In 2016, the ‘FAIR Guiding Principles for scientific data management and stewardship’ were published in Scientific Data. The authors intended to provide guidelines to improve the findability, accessibility, interoperability, and reuse of digital assets. The principles emphasise machine-actionability (i.e., the capacity of computational systems to find, access, interoperate, and reuse data with none or minimal human intervention) because humans increasingly rely on computational support to deal with data as a result of the increase in volume, complexity, and creation speed of data.
The first step in (re)using data is to find them. Metadata and data should be easy to find for both humans and computers.
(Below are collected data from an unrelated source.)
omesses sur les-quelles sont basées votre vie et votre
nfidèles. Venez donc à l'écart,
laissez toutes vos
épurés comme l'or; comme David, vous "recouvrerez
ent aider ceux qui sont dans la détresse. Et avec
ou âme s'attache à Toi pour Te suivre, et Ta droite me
Machine-readable metadata are essential for automatic discovery of datasets and services, so this is an essential component of the FAIRification process.
F1. (Meta)data are assigned a globally unique and persistent identifier
F2. Data are described with rich metadata
F3. Metadata clearly and explicitly include the identifier of the data they describe
F4. (Meta)data are registered or indexed in a searchable resource
Once the user finds the required data, she/he needs to know how can they be accessed, possibly including authentication and authorisation.
A1. (Meta)data are retrievable by their identifier using a standardised communications protocol
A1.1 The protocol is open, free, and universally implementable
A1.2 The protocol allows for an authentication and authorisation procedure, where necessary
A2. Metadata are accessible, even when the data are no longer available
The data usually need to be integrated with other data. In addition, the data need to interoperate with applications or workflows for analysis, storage, and processing.
I1. (Meta)data use a formal, accessible, shared, and broadly applicable language for knowledge representation.
I2. (Meta)data use vocabularies that follow FAIR principles
I3. (Meta)data include qualified references to other (meta)data
The ultimate goal of FAIR is to optimise the reuse of data. To achieve this, metadata and data should be well-described so that they can be replicated and/or combined in different settings.
R1. Meta(data) are richly described with a plurality of accurate and relevant attributes
R1.1. (Meta)data are released with a clear and accessible data usage license
R1.2. (Meta)data are associated with detailed provenance
R1.3. (Meta)data meet domain-relevant community standards
The principles refer to three types of entities: data (or any digital object), metadata (information about that digital object), and infrastructure. For instance, principle F4 defines that both metadata and data are registered or indexed in a searchable resource (the infrastructure component).